記述課題 —
1) ペンギン映画の感想文のうち、「入場者特典でもらったペンギン」から「ーグルが20年と返してきた)」までの部分を一字一句違えずに書き写してください。
2) ペンギン映画の感想文について、示されている最後の文の後に続く部分を書き上げてください。

本文 —
________________________________________
どうぶつ映画『皇帝ペンギン ただいま』感想文

《推定睡眠時間:20分》

入場者特典でもらったペンギン飛行機製作所のトートバックにもぺんた君がただいまぁぁ~と元気に叫ぶ姿が描かれているが映画に出てくる主演ペンギンは確実に前作で密着したペンギン一家とは別のペンギンなのでただいまって言われても(知らない人だ…)となってしまいどう返事をしていいかわからない。
でも頑張って帰ってきたのでとりあえずおかえりなさい知らないペンギン。あとぺんた君トートバックはかわいい。使わないと思うけどうれしい。

正確に言えばこのタイトルの“ただいま”は遠い海から子ペンギンの餌を腹にでっぷり蓄えて帰ってきた父母ペンギンの心情(?)を表現したものなので続編ニュアンスを含むダブルミーニングでもあるが別にあのペンギン一家が帰ってきた的な意味ではなかった。
そもそもコウテイペンギンがそんなに生きるのかとか知りませんが(※「コウテイペンギン 寿命」で検索を打つと即座にグーグルが20年と返してきた)

出るペンギンは別だったが十年二十年で動物カルチャーが変わったりしないと思うのでわりとやっていることは前作と重複しまくっていたかもしれない。
重複というか前作はわざわざ台詞まで付けて物語仕立てでコウテイペンギンの生態を網羅的に見せていたわけですが、その中から給餌行動まわりをピックアップしてじっくり見せるのが今回の続編っぽい。

映画の始まり。餌を獲り終えて海から上がってきた大人コウテイペンギンが単独で荒涼とした南極大陸の大氷原に踏み出す場面。
________________________________________
提供資料 —
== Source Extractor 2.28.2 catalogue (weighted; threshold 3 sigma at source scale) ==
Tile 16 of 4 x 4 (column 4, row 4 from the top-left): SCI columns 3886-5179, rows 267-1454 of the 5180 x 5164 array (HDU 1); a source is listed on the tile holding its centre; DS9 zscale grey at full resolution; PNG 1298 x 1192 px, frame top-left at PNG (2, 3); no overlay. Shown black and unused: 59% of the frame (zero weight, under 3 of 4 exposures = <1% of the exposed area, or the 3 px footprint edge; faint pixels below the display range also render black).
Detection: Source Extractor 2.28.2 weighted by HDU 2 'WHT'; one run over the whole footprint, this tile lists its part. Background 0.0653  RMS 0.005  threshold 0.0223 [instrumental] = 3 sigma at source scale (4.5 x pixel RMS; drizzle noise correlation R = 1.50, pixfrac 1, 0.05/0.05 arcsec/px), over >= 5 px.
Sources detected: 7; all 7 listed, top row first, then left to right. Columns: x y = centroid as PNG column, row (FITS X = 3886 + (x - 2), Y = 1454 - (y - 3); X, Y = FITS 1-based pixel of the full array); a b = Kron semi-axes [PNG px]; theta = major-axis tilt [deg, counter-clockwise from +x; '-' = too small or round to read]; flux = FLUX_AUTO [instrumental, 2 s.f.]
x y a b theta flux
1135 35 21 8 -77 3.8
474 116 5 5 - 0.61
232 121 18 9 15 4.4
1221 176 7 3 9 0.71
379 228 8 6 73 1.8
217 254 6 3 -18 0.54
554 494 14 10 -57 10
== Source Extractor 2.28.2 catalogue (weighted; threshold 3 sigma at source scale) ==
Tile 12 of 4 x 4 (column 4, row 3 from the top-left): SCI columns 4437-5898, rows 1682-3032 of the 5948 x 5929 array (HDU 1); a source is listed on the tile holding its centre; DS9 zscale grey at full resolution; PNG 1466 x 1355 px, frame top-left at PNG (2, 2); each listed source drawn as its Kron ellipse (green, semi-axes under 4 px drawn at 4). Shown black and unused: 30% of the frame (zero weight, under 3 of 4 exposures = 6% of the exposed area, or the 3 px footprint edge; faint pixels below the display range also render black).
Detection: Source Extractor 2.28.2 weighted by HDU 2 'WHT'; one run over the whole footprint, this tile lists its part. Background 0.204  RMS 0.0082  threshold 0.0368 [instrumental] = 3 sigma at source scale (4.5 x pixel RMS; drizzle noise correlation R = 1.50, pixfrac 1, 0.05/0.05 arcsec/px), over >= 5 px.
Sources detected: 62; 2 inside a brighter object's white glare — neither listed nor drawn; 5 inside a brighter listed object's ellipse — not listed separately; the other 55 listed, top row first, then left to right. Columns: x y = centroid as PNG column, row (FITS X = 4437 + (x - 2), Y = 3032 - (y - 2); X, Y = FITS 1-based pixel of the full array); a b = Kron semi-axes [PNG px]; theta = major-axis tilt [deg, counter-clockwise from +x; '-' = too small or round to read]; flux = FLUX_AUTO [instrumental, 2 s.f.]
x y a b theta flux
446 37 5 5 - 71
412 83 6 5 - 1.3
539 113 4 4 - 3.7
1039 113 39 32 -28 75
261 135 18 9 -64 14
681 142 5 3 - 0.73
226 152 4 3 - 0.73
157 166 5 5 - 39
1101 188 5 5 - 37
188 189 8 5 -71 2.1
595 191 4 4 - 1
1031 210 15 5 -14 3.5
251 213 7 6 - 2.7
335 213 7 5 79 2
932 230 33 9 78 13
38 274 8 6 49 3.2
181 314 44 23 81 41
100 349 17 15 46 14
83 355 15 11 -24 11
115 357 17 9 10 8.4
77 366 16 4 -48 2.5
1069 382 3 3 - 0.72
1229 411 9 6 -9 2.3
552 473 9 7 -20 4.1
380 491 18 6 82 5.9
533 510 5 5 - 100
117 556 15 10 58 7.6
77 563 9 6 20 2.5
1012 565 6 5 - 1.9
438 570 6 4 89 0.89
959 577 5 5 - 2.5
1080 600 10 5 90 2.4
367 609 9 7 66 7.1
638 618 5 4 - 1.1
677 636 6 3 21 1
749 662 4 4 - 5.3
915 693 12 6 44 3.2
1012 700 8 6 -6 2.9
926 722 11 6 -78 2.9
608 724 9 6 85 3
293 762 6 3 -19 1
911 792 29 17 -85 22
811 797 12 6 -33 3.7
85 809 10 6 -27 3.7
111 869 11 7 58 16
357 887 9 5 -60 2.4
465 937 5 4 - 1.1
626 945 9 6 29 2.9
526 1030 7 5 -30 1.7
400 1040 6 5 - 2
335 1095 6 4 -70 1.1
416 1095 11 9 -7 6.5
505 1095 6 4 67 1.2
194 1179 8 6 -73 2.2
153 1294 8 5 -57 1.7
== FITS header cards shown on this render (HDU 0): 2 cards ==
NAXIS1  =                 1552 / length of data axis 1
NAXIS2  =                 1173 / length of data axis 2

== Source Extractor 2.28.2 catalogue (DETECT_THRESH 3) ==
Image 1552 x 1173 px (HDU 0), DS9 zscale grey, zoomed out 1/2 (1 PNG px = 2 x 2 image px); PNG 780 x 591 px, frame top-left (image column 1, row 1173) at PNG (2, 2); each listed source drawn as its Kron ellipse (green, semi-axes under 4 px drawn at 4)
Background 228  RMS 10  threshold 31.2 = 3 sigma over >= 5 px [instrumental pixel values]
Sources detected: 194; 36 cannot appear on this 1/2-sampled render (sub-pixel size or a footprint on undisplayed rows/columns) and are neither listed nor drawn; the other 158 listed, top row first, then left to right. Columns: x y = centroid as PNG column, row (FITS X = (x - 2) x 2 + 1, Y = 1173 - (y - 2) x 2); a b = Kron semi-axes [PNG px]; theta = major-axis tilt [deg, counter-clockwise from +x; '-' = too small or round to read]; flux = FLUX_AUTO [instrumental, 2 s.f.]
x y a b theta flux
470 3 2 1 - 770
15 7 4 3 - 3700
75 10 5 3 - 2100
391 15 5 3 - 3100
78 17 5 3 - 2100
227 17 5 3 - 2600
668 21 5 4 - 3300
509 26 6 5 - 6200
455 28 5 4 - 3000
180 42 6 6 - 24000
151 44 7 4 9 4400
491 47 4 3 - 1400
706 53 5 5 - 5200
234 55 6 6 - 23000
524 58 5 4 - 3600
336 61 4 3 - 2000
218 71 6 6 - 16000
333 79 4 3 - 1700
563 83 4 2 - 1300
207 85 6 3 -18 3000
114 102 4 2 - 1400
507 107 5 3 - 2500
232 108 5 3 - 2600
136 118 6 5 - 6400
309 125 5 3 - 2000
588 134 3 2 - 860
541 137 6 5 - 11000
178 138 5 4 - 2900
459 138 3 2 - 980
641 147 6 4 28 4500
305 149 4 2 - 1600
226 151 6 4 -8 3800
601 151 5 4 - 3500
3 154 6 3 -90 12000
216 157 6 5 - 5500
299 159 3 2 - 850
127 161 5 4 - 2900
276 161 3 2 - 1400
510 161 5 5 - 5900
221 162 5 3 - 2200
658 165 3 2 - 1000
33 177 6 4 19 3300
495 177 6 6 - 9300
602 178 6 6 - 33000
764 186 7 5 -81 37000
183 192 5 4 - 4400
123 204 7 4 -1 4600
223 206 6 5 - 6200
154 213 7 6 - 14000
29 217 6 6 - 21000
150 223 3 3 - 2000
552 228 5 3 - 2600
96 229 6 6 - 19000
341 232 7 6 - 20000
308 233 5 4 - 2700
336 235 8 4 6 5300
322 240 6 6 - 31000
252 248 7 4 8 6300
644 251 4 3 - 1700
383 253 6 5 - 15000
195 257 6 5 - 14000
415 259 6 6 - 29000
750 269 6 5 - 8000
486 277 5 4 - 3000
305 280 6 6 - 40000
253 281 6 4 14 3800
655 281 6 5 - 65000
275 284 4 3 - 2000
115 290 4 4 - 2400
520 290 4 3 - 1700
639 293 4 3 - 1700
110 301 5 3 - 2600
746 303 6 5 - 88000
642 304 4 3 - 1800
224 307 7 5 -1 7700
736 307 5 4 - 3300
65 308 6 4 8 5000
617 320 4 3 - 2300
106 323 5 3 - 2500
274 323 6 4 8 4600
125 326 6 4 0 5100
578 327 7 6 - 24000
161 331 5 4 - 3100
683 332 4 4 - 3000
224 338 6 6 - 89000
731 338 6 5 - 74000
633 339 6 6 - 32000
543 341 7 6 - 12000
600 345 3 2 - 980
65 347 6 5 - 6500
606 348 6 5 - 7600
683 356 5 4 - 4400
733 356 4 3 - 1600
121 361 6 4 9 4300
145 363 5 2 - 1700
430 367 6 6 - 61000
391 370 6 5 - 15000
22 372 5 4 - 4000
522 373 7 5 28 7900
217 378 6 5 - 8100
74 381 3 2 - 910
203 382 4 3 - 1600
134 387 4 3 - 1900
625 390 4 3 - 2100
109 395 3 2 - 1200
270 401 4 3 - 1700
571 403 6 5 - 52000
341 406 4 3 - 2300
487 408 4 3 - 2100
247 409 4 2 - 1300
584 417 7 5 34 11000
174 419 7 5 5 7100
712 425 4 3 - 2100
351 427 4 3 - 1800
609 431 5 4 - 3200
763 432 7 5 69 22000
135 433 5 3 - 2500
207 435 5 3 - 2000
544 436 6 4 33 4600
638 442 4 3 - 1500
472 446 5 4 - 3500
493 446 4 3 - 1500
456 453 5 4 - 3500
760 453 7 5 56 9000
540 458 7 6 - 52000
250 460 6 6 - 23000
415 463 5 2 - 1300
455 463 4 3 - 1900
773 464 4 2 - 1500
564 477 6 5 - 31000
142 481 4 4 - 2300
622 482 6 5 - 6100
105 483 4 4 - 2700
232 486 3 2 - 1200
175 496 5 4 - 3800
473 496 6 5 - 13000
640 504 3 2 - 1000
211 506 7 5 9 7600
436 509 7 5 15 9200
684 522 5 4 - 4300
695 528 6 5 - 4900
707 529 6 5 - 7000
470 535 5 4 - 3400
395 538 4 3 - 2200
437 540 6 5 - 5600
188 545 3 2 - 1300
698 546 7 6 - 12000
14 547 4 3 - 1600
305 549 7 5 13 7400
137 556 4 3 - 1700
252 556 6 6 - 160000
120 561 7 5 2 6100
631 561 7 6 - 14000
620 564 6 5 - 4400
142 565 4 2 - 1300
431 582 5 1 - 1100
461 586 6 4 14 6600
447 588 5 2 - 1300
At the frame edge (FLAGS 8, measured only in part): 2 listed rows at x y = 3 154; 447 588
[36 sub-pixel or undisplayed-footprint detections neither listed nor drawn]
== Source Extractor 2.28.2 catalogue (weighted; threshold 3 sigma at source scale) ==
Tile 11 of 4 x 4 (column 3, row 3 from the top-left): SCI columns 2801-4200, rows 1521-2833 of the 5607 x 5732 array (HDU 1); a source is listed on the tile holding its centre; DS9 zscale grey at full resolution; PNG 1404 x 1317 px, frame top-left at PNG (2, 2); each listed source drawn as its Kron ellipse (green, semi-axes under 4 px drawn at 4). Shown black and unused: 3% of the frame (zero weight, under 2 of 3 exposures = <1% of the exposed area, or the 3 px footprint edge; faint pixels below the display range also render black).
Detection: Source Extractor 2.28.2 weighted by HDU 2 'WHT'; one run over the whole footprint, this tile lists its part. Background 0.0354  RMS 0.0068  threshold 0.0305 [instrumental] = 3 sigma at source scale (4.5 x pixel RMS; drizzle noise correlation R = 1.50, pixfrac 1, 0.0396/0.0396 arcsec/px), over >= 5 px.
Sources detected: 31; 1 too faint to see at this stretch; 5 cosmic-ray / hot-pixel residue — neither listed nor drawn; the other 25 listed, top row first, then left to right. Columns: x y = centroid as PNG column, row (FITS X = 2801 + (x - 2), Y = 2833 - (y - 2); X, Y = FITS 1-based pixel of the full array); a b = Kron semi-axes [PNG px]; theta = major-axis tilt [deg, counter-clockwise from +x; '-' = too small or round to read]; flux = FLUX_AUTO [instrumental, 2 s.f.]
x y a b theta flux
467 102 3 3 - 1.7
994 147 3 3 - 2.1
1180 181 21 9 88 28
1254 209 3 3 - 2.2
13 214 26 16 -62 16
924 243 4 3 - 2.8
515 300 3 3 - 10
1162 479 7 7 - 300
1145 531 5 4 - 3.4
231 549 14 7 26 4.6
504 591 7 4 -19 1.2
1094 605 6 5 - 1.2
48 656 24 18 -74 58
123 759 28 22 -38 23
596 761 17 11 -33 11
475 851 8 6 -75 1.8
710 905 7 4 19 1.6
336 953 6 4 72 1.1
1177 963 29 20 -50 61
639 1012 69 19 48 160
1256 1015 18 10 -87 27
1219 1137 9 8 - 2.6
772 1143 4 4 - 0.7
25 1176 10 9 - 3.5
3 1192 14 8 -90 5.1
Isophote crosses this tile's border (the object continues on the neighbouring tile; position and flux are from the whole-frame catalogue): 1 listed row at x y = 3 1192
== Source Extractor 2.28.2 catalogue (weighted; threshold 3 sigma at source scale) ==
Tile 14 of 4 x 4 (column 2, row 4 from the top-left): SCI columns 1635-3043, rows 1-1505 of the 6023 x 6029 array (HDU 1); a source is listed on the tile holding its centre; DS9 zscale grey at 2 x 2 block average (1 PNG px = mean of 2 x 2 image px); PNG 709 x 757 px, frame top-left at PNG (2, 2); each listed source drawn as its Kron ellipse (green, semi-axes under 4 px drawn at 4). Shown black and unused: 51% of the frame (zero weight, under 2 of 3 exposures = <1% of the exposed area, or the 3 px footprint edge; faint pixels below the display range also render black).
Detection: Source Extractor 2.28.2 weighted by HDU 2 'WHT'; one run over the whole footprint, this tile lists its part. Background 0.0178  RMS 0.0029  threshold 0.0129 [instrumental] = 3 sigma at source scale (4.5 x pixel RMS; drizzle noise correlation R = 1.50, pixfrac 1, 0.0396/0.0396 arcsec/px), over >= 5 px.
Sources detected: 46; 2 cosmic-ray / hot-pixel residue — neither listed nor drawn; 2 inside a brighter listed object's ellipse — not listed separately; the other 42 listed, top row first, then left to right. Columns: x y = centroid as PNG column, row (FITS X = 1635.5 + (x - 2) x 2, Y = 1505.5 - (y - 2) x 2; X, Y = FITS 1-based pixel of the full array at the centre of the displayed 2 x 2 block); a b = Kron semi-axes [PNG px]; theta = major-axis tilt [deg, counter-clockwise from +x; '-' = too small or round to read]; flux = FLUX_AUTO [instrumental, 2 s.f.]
________________________________________
課題の解答 —
1)
入場者特典でもらったペンギン飛行機製作所のトートバックにもぺんた君がただいまぁぁ~と元気に叫ぶ姿が描かれているが映画に出てくる主演ペンギンは確実に前作で密着したペンギン一家とは別のペンギンなのでただいまって言われても(知らない人だ…)となってしまいどう返事をしていいかわからない。
でも頑張って帰ってきたのでとりあえずおかえりなさい知らないペンギン。あとぺんた君トートバックはかわいい。使わないと思うけどうれしい。

正確に言えばこのタイトルの“ただいま”は遠い海から子ペンギンの餌を腹にでっぷり蓄えて帰ってきた父母ペンギンの心情(?)を表現したものなので続編ニュアンスを含むダブルミーニングでもあるが別にあのペンギン一家が帰ってきた的な意味ではなかった。
そもそもコウテイペンギンがそんなに生きるのかとか知りませんが(※「コウテイペンギン 寿命」で検索を打つと即座にグーグルが20年と返してきた)

2)
溜め息が聞こえてきそうな仕事帰り的ヨタヨタ歩きが既に強烈なポエムを放つのでどうぶつは強い。ロバート・デ・ニーロ並の哀愁メソッド演技がコウテイペンギンは誰でもできる。

一人寂しく百キロぐらい歩いてようやく集落に辿り着いた大人コウテイペンギン。このショットがすごい。どうなっているのかよくわからないが、まぁパンフレットとか見たら書いてあるのでしょうが、丘の上から集落を眺める大人コウテイペンギンの背中側からの肩なめショット。

なめってなんだよと思う。たぶんあれは丘の上に集落の離れグループみたいのがいて、その一匹がたまたま丘の下の方を向いたところをカメラに収めてるとかだと思うのですが、大人コウテイペンギンの一人旅を演出するためだけにそんな面倒くさいことするのっていうすごさ。
その執念が実ってたいへんドラマティックで叙情的なペンギン名シーンになっていたなあれ。感覚的にはペンギン天使の詩って感じですよ。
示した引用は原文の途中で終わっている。